There are three pillars x, y and z of different heights. three spiders a, b and c start to climb on these pillars simultaneously. in one chance, a climbs on x by 6 cm but slips down 1 cm. b climbs on y by 7 cm but slips down 3 cm. c climbs on z by 6.5 cm but slips down 2 cm. if each of them requires 40 chances to reach the top of the pillars, what is the height of the shortest pillar?
Answers
Answer:
The height of the shortest pillar is 163 cm.
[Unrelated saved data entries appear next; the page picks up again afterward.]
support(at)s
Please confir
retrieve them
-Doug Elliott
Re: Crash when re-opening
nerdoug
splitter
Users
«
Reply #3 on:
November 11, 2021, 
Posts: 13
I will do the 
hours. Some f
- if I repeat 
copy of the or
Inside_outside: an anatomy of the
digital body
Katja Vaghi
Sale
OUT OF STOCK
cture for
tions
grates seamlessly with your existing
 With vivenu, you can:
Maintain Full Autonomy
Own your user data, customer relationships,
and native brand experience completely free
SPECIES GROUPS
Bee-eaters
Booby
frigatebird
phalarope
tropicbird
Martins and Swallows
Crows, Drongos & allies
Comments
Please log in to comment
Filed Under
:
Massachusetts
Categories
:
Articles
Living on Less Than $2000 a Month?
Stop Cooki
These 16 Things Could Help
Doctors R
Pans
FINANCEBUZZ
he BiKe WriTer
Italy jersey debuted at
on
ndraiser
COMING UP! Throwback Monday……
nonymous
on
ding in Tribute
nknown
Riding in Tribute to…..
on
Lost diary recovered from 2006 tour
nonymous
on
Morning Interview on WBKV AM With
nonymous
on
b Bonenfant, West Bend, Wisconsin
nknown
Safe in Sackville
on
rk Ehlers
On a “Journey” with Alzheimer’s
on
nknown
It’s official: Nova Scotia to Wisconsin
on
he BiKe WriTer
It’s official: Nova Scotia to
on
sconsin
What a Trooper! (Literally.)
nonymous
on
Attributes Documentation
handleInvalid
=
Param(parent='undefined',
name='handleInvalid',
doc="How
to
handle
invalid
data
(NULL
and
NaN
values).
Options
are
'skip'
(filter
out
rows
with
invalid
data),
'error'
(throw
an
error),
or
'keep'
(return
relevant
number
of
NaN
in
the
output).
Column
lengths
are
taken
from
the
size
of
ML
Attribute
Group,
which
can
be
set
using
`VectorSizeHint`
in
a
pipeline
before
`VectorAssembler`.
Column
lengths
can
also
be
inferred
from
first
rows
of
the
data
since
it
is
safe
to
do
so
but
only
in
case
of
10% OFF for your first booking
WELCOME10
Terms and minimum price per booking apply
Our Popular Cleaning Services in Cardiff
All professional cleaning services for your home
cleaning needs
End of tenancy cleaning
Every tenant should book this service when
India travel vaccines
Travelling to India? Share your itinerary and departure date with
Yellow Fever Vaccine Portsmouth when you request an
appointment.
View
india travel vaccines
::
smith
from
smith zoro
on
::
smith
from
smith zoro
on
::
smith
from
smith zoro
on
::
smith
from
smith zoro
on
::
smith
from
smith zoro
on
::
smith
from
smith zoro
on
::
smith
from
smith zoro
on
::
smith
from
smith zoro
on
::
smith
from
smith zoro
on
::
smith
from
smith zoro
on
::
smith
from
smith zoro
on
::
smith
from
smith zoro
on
For spider a; in 1 chance:
a climbs = 6 cm
a falls down by = 1 cm
So, in total a climbs = 6 cm – 1 cm = 5 cm
So, after 39th chance a manages to climb = 39 x 5cm = 195 cm
∴ In the 40th chance, a climbs in total = 195 cm + 6 cm = 201 cm = Height of pillar x.
For spider b; in 1 chance:
b climbs = 7 cm
b falls down by = 3 cm
So, in total b climbs = 7 cm – 3 cm = 4 cm
So, after 39th chance b manages to climb = 39 x 4 cm = 156 cm
∴ In the 40th chance, b climbs in total = 156 cm + 7 cm = 163 cm = Height of pillar y.
For spider c; in 1 chance:
c climbs = 6.5 cm
c falls down by = 2 cm
So, in total c climbs = 6.5 cm – 2 cm = 4.5 cm
So, after 39th chance c manages to climb = 39 x 4.5 cm = 175.5 cm
∴ In the 40th chance, c climbs in total = 175.5 cm + 6.5 cm = 182 cm = Height of pillar z.
Hence, Height of pillar x = 201 cm
Height of pillar y = 163 cm
Height of pillar z = 182 cm
∴ The height of the shortest pillar is pillar y = 163 cm.